The results are in! L.A. has chosen the design to make A COOLER GRAND PARK. Soon, Paper Airplane will soar over Olive Court. Artists Elenita Torres and Dean Sherriff have created a whimsical vision, inspired by both Grand Park and the Downtown landmarks that surround it. This project has been made possible by the Goldhirsh Foundation’s MyLA2050 Grants Challenge, which sought creative and innovative solutions to shape a better Los Angeles. The grant received by The Music Center will make it possible for Grand Park visitors to enhance their enjoyment and comfort by gaining much-needed UV protection, while increasing the park’s potential as the site for performances, exhibitions and festivals. Paper Airplane will be featured in the park for two years.

Elenita Torres and Dean Sherriff. Photo by Javier Guillen

When Elenita and Dean first moved to Los Angeles five years ago, their love of their new city was immediately galvanized when they first discovered Grand Park. “I ended up coming here by accident,” said Torres who was instantly enamored, ”What is this place?!” When they heard about this design challenge they knew they had to throw their hats into the ring.

“I think it goes well with the architecture in the area, with Frank Gehry’s building, and it’s even a nod to the art deco architecture (of City Hall). It looks like it all belongs together,” said Dean. They have sought to synthesize DTLA’s classic past with its bright future while still complimenting the essence of Grand Park. “With the beauty of the park when everything is blooming, and all the different colors, we didn’t want to take away,” Elenita added.

Torres and Sherriff explain their design reflects the hopeful nature of Grand Park with a universal concept – the paper airplane – that appeals to all ages and is understandable no matter what language one speaks.  Like the park’s emphasis on providing free, accessible programming, the artists describe the paper airplane as free to create.
The artists chose white as the main color for the planes to provide a neutral palette that would complement the surrounding garden landscape, add an element of elegance and symbolize peace.

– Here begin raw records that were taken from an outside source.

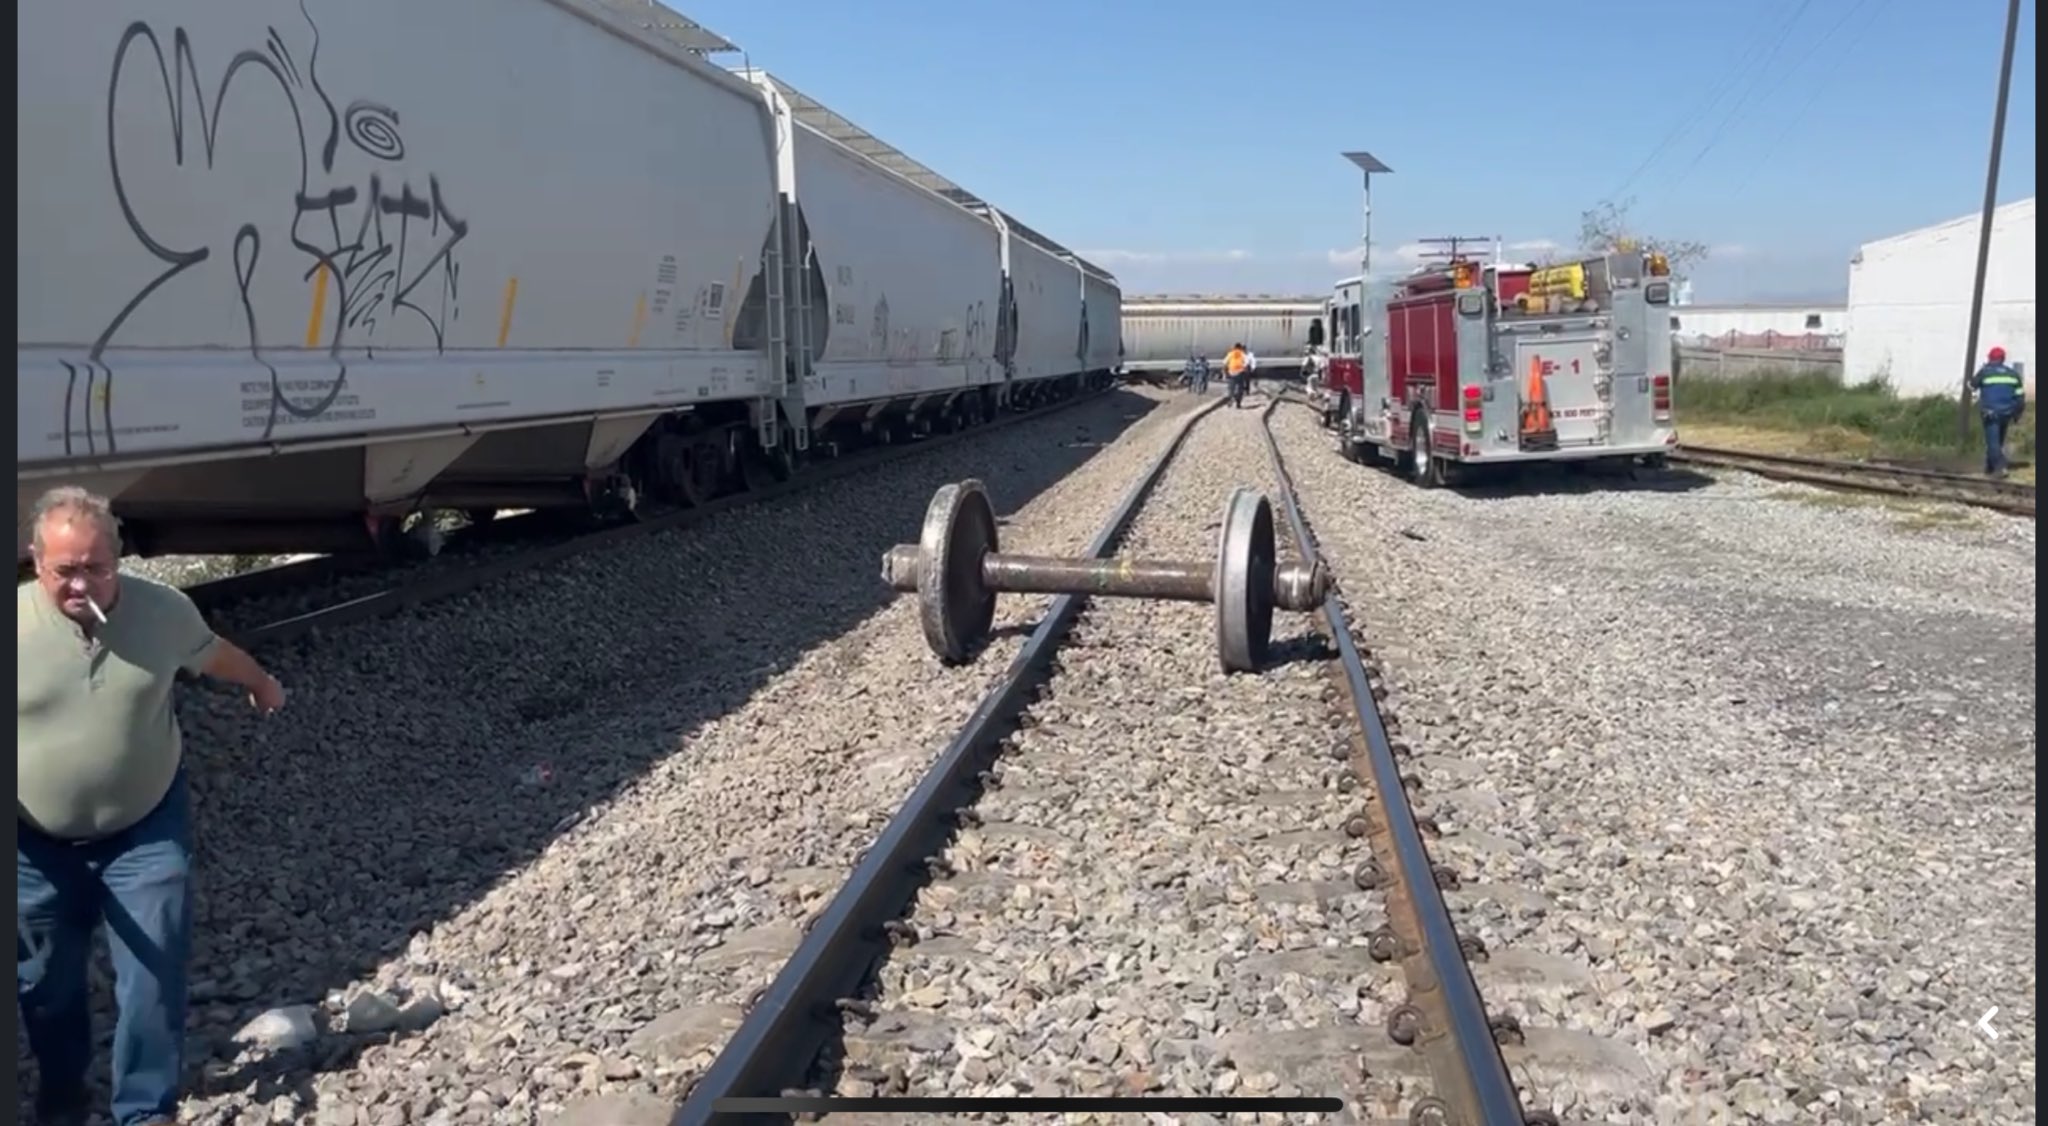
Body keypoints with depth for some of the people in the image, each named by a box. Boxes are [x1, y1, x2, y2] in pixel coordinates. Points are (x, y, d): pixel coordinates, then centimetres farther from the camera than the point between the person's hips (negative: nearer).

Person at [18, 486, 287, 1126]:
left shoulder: (163, 610, -11)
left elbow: (213, 653, 12)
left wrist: (259, 682, 31)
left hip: (147, 829, 0)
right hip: (39, 844, 0)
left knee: (154, 973, 1)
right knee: (45, 980, 17)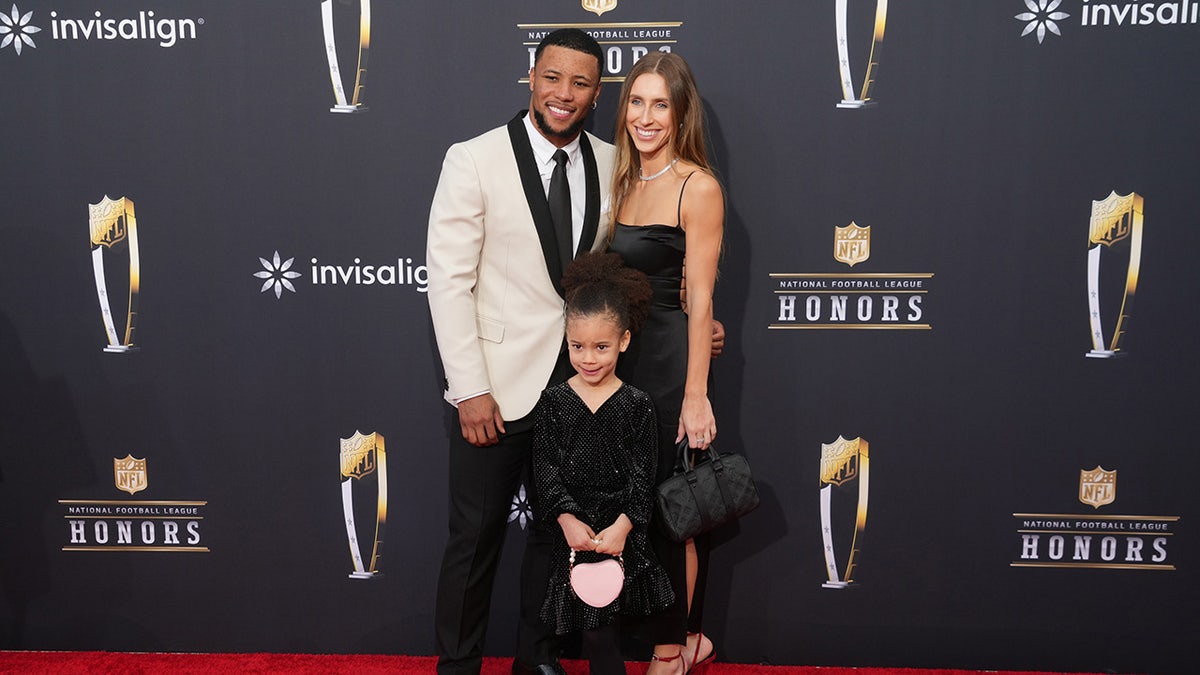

Of course, the function of this new structure is to provide some much-needed shade, but it also will also serve as a place for the Angelenos to gather. “It’s such a vibrant county, there’s so much movement going on, you need a park like this in the center of it to give people a sanctuary,” said Sherriff.

Paper Airplanes by Elenita Torres and Dean Sherriff

With summer on the horizon, work on this project is about to get underway. And what better way to usher it in than by catching a bit of cool shade on a beautiful day in the heart of DTLA.

Thanks to Goldhirsh Foundation, the community of talented artists who submitted their beautiful designs, and all of Los Angeles for helping build a cooler future for Grand Park.